I would lean forward and stare intently at him, as if I were trying to hypnotize him. His big bug eyes bulged even further until he snapped with anticipatory glee after which he would fall down on his front paws and start to bark like crazy at me. Once I backed off with the stare down he would nonchalantly turn around, plop down on his belly, and drag himself down the hall with his hind legs trailing behind.
Now, on this Sunday, I found myself sitting outside in the front yard with my wife, with Jacques curled up in my lap, quiet and peaceful for a short time. As I caressed his sweet little body my heart swelled with sadness, since I knew this would be the last time.
I experienced the same dissonance I felt on the day in NYC as COVID was washing up on the shore. On the one hand, it was a beautiful sunny day and the birds and insects and trees and all of the natural world was carrying on as if nothing had changed.
On the other hand, Maya and so many other peoples lives all over the world had been upended, George Floyd had been murdered, the country was engulfed in rage and chaos, Trump was threatening to send in military police, and our precious Jacques was dying. I was overwhelmed with a crushing sadness for the misery brought on by the COVID pandemic, for George Floyd and his family, for the people of color who have suffered so long, and for our country. And for Jacques.
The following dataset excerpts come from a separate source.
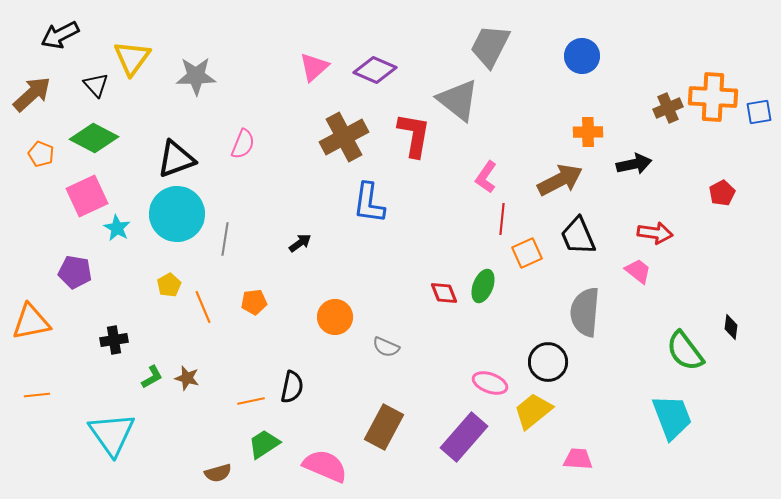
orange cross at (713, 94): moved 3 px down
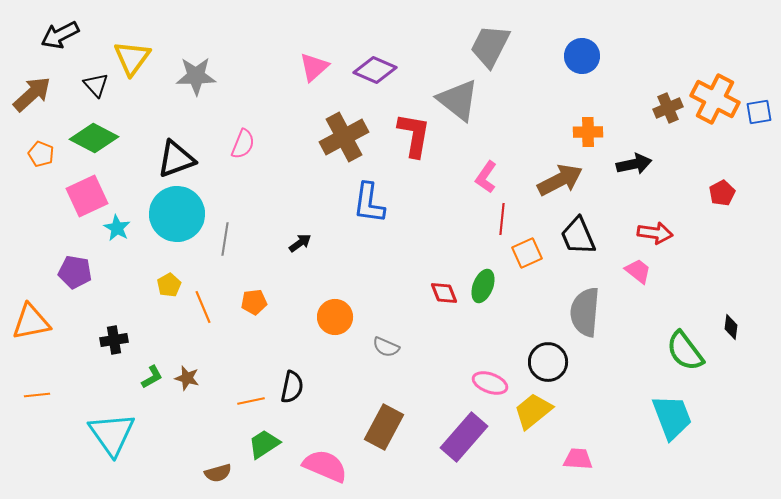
orange cross at (713, 97): moved 2 px right, 2 px down; rotated 24 degrees clockwise
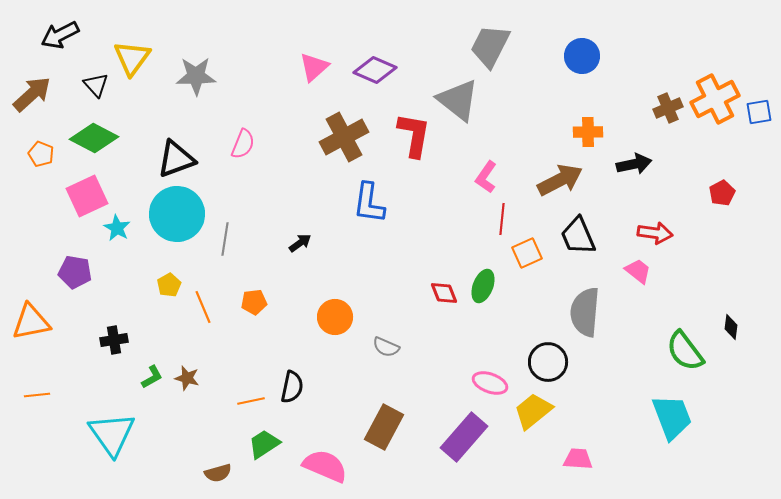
orange cross at (715, 99): rotated 36 degrees clockwise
I said to myself, in my head, “it could be a lot worse. You have a lot to be grateful for, just think of others and their suffering.” Which is all true. But that did not erase the pain I was feeling.
As a surgeon, and a genetic problem solver, I was at a loss.
I said to my wife, “you know, the only thing I can think of doing, is to not do anything that might make things worse.”
After I said those words outloud, the urges pushing at the inside of my mind to do something to relieve the fear, sadness, stress, and anxiety went away. It was still miserable, but at least I accepted it, fully. It was remarkably freeing. It is the space from which clearer decisions can be made about what to do, if anything.
Pain x Acceptance = Pain, and clarity.
The next morning he went to sleep at the vets, peacefully. Afterwards, I sat there with him wrapped up in a towel, on his back, his head and paws sticking out of the towel, below me. He was peaceful, and with tears streaming down my face and in between sobs, I thanked him for all the joy he gave us for so many years.